Not quite there at 1.5x my body weight on squats. I'm kind of heavy for my height (~220lbs). On Saturday, I sqauted 275 for a few reps. Hoping that get stronger faster :)
Posted by Ben Nadel on Oct 2, 2008 at 12:37 PM
Had some funny right-knee pain all day :( Not a good thing to have on leg day. I took a wider stance on my squats to lessen the tension of my IT Band and did plenty of warm up. Ended up doing 45, 135, 135, 185, 225 for warm up before I did my first work set. Then did 245x5, 265x5, 285x8. My quads felt really funny today, but I was pleased to get 8 on my last set. It seems weird that I did more reps on my last set than my first three work sets, but I was just being very cautious of my knee. I wasn't sure how heavy I wanted to go.
Then, did some natural ham-raises, super setted hip ad/abduction. Then closed it off with some forearm curls. They weren't on the menu, but I wanted to take it easy on my legs. I didn't think my knee would hold up well on the walking squats.
Posted by Ben Nadel on Oct 2, 2008 at 5:34 PM
I find any lunges too much for my right knee which has some missing fluid sacks from surgery.
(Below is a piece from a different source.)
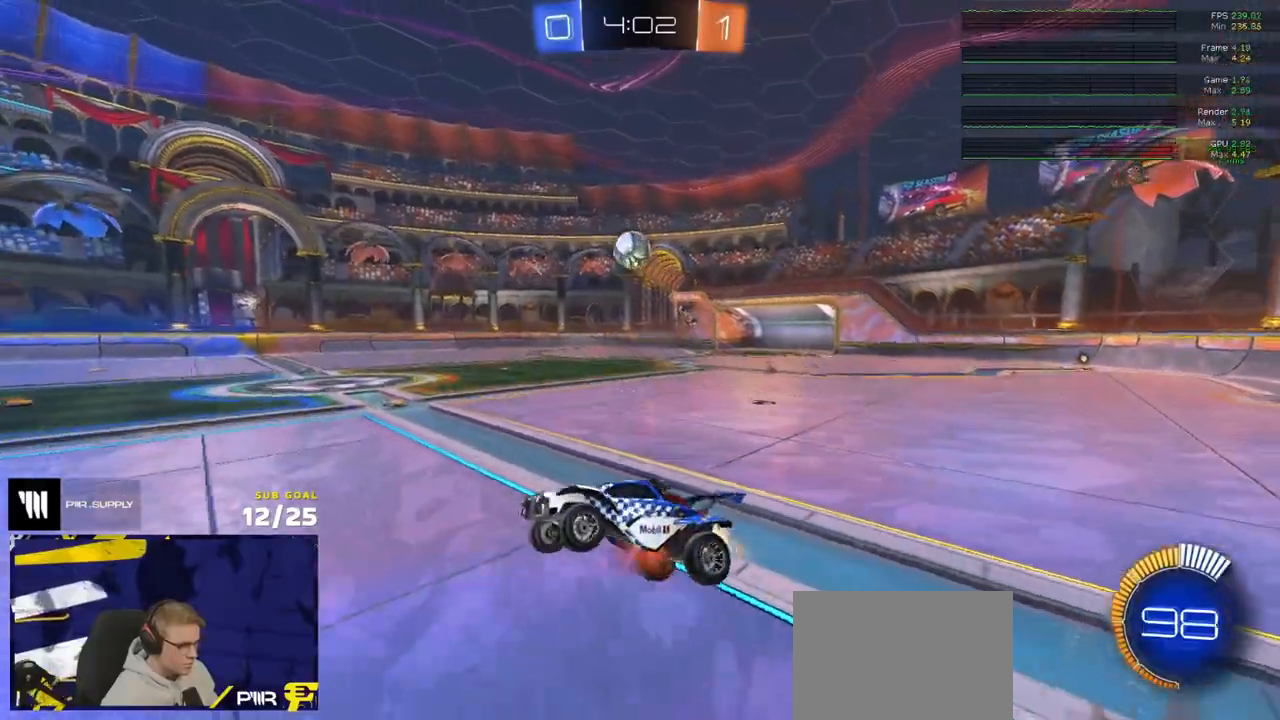
{"buttons": ["R1", "L3"], "left_stick": "up-right", "right_stick": "center", "events": [[17, "left_stick", "down"], [150, "A", "up"], [167, "L3", "up"], [233, "L3", "down"], [233, "left_stick", "left"], [283, "left_stick", "up-left"], [333, "Y", "down"], [417, "Y", "up"], [433, "left_stick", "up-right"]]}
Are you using a hard sole shoe like chuck taylors for squatting? I found that it really helped me with balance. That "waver" about halfway up is always hell on my knee. The less balancing the better.
I also have to check myself for pressing from the heel. When I go towards my top weight sets, which are about the same as yours, I tend to start pressing further towards my toes in addition to the heel, which is supposedly bad for the knees at it starts to over use that area.
It's unfortunate that the absolute best complex exercise in the gym requires so much attention to form. It's so easy to get it wrong. I looked straight up in the air once a few months ago instead of straight forward. I don't know what I was thinking. I had severe neck pain for two weeks and was out of commission.
Posted by justin on Oct 3, 2008 at 11:22 AM
@Justin,
Yeah, lunges can be a killer. I can handle walking lunges OK because the movement keeps going forward. But, I can't do much with standard lunges - the change in direction kills my knee.
I just use my standard sneakers when squatting. I might try some chucks. I have flat feet, though, and I am always afraid that the chucks will give some serious alignment issues in my ankle/knee/hip since they have no protective arch stuff.
Great exercise, but complicated. I always have to remind myself to drive through the heels. My whole pre-squat routine goes something like:
"Dig deep lad! Drive through them heels! Business as usual!"